- **Work instructions**:
Look through the records and copy each line that has "based" in it.

- **Source material**:

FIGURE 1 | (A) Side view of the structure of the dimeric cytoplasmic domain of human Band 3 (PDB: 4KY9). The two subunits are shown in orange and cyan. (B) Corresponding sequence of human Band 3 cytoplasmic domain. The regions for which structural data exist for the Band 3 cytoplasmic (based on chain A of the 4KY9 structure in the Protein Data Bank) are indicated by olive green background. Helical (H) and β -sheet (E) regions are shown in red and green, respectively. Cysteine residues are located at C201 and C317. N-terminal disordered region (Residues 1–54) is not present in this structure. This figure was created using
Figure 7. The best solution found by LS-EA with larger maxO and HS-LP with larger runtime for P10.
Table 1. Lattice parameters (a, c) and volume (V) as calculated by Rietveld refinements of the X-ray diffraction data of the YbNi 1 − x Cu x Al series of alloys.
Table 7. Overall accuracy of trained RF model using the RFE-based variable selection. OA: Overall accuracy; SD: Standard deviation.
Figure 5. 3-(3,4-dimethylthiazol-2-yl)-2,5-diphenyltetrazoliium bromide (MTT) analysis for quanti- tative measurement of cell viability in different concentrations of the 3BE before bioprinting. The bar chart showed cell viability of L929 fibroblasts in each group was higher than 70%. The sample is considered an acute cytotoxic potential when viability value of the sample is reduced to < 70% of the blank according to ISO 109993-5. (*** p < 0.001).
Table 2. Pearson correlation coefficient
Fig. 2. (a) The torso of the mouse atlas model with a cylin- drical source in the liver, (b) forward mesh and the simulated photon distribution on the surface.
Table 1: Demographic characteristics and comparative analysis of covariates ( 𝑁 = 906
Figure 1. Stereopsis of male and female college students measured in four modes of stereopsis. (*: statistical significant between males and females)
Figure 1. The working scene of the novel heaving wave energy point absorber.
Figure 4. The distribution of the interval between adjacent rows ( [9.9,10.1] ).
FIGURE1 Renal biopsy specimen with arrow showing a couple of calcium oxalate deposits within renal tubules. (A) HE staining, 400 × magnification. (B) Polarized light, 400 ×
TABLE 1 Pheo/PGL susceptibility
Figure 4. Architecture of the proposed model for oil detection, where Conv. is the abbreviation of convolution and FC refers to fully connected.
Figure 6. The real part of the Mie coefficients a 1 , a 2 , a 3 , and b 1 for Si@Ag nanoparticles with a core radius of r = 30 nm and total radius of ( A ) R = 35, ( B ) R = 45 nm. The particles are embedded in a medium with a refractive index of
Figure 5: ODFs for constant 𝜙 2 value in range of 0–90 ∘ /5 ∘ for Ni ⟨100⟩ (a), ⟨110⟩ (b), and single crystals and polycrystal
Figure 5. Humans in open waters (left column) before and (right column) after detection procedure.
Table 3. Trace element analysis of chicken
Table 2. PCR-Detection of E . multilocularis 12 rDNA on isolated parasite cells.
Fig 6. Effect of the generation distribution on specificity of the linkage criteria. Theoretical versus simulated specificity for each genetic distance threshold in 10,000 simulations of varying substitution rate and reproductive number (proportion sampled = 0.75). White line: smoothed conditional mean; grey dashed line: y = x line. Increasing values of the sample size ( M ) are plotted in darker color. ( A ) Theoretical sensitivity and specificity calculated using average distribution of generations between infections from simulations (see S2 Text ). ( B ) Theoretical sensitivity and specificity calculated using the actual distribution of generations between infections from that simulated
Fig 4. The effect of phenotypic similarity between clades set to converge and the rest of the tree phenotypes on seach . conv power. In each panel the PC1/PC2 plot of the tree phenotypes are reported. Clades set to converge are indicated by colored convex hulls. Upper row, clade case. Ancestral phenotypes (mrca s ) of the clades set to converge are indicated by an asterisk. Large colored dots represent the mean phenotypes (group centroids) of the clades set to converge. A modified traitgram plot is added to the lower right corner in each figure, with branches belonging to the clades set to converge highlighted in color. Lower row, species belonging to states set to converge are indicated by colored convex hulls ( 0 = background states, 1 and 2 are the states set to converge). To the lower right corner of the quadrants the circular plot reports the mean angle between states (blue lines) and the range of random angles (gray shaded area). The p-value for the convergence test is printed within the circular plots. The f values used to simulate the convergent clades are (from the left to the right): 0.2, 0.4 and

- **Solution to this problem**:
FIGURE 1 | (A) Side view of the structure of the dimeric cytoplasmic domain of human Band 3 (PDB: 4KY9). The two subunits are shown in orange and cyan. (B) Corresponding sequence of human Band 3 cytoplasmic domain. The regions for which structural data exist for the Band 3 cytoplasmic (based on chain A of the 4KY9 structure in the Protein Data Bank) are indicated by olive green background. Helical (H) and β -sheet (E) regions are shown in red and green, respectively. Cysteine residues are located at C201 and C317. N-terminal disordered region (Residues 1–54) is not present in this structure. This figure was created using
Table 7. Overall accuracy of trained RF model using the RFE-based variable selection. OA: Overall accuracy; SD: Standard deviation.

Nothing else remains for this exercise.